Cloud services continue to be one of the hot topics for government managers; however, the real-life implications of cloud transition are much more nuanced.
Recently, Ovum completed its latest survey of cloud in the Australian federal government. The 2018 survey builds on an earlier survey from 2015, and is complemented by a series of face-to-face executive interviews and workshops in the intervening period. The results were collated to build a more complete picture of the pragmatics of government agencies transitioning to the cloud. The full results will be published in a future Ovum report, but in the meantime, here are some of the key findings.
Policy and planning are important ingredients for setting cloud direction, but these ingredients need to be supported by a strategy for cultural change within the enterprise. The 2015 survey found that government policy was the top business driver for moving to the cloud. At first glance, this would appear to be a welcome response, indicating that government cloud policy had achieved its objective. However, more in-depth assessment revealed a very different interpretation of these results.

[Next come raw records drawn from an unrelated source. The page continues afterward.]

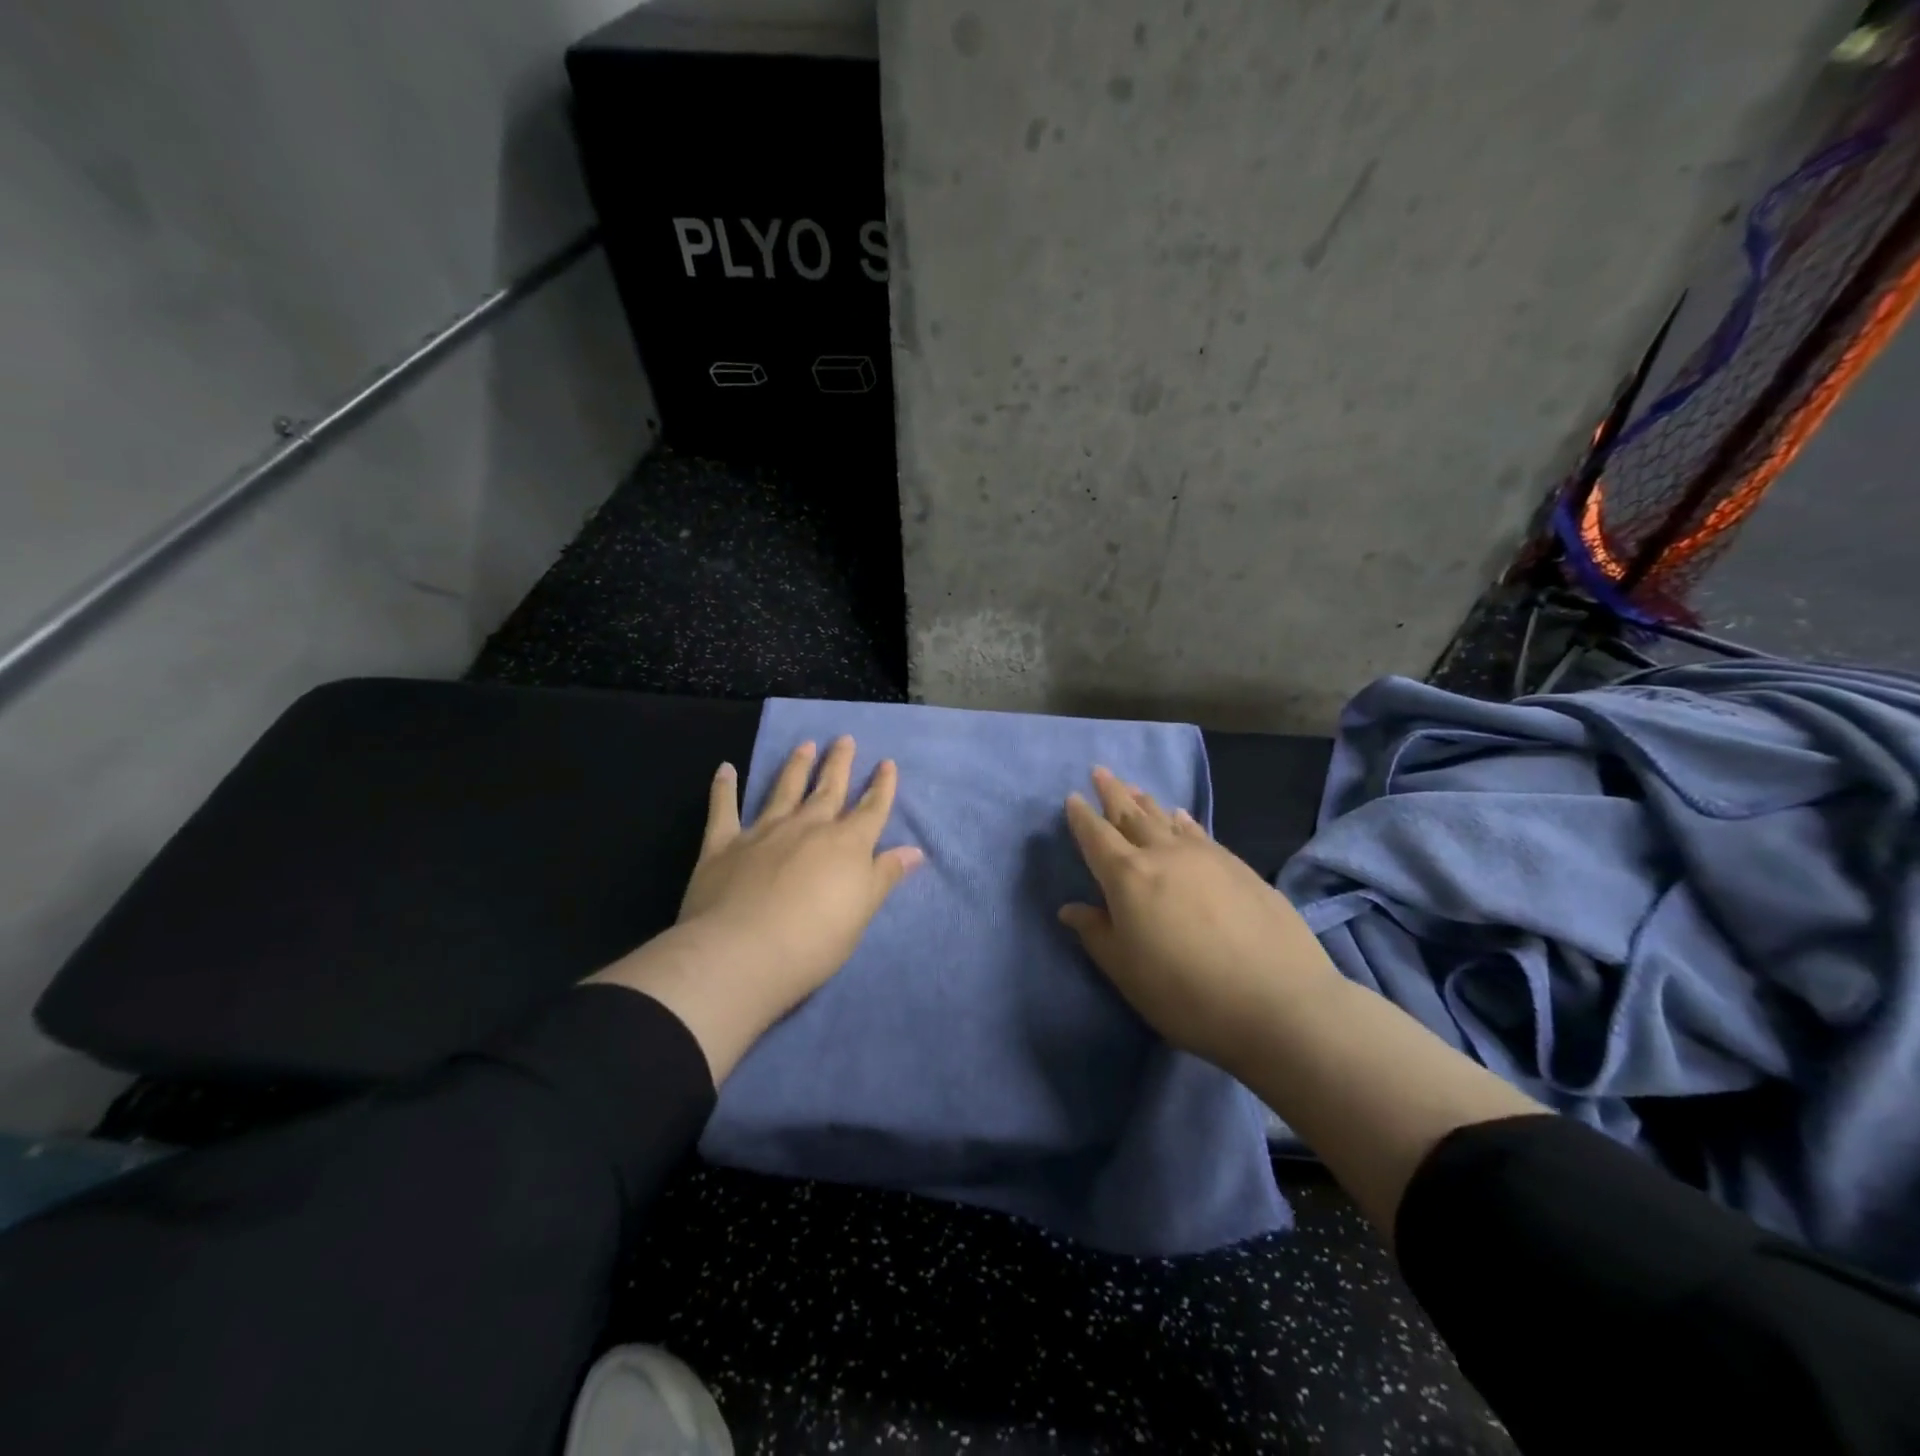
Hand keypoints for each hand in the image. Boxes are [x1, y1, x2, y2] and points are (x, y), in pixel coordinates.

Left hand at [592, 737, 922, 1081]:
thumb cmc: (814, 940)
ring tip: (805, 745)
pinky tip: (725, 769)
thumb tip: (914, 850)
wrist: (743, 952)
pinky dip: (724, 788)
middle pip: (828, 790)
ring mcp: (764, 832)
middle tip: (844, 739)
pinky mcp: (724, 845)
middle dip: (839, 764)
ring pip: (784, 790)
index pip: (871, 809)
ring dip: (796, 767)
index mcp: (846, 844)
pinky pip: (724, 809)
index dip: (881, 787)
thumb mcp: (862, 911)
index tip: (887, 764)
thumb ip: (884, 876)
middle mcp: (807, 827)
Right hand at [1059, 766, 1339, 1076]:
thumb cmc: (1187, 994)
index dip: (1082, 817)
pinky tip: (1181, 815)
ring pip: (1166, 818)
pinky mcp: (1238, 866)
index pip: (1096, 837)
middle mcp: (1163, 855)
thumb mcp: (1127, 972)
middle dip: (1113, 792)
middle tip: (1100, 770)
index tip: (1073, 797)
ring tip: (1135, 787)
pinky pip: (1199, 831)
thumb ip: (1097, 934)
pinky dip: (1183, 820)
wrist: (1279, 1002)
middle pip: (1131, 815)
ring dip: (1146, 801)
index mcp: (1128, 878)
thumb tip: (1070, 909)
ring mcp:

Other survey responses showed that "government policy" was also the highest priority business use case. The follow-up, face-to-face interviews revealed that there was a high degree of suspicion over cloud solutions. Many were reluctantly moving to the cloud, only because it was government policy. It was a forced march, lacking energy and commitment.
The 2018 survey clearly showed the government marketplace had changed considerably. While government policy still ranked high in survey responses, it was just one of many business opportunities being explored using the cloud. Government managers were no longer focusing on whether cloud would do the job, but on how to drive and manage the transition to cloud-based solutions.
Shadow IT was also an area that was heavily nuanced in its survey responses. Many saw cloud as a way of dealing with shadow IT, because cloud enabled IT services to be more agile and responsive to changing business needs. However, cloud has also opened the door to a plethora of unapproved cloud solutions. During the face-to-face interviews, one business manager noted that it was possible to use non-IT funds to spin up a solution, run the solution, and then spin it down, before anybody even noticed.
Cybersecurity was an area of significant change in the period between the two surveys. The 2015 survey reported significant concerns that commercial cloud offerings were not up to the job of meeting stringent government requirements. Many government managers were unconvinced. The 2018 survey reported a significant turnaround. This time, security was listed as the top reason for transitioning to the cloud. Even though there are heightened concerns about cybersecurity, cloud is now seen as part of the solution, rather than as part of the problem.